## RECORDS FOR THE EXERCISE

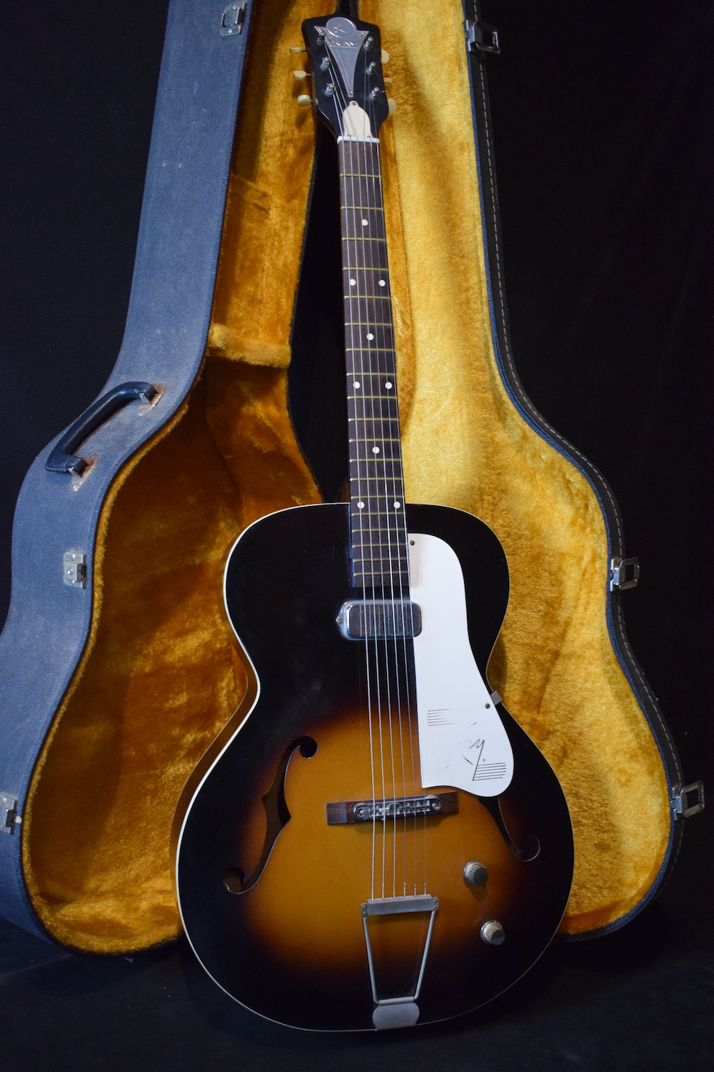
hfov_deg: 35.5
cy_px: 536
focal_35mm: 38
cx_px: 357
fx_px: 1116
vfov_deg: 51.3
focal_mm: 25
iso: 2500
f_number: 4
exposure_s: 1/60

...

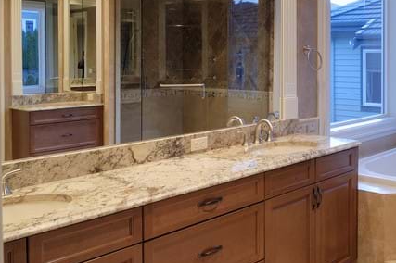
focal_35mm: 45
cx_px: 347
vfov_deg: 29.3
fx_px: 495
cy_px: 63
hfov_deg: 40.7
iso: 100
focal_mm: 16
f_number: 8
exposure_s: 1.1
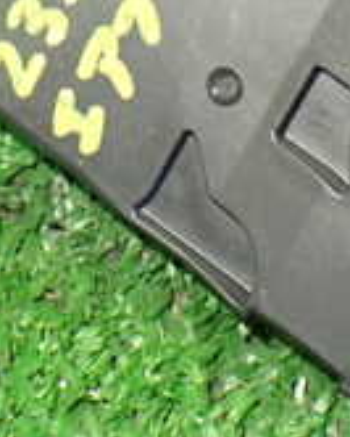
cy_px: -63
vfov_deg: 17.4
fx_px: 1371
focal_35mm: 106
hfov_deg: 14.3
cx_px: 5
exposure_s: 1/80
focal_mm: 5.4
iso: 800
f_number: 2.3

## TASK GOAL
Go through the material above and output exactly the lines from the one containing "fx_px: 1371" through the one containing "f_number: 2.3".

## FINISHED EXERCISE
fx_px: 1371
focal_35mm: 106
hfov_deg: 14.3
cx_px: 5
exposure_s: 1/80
focal_mm: 5.4
iso: 800
f_number: 2.3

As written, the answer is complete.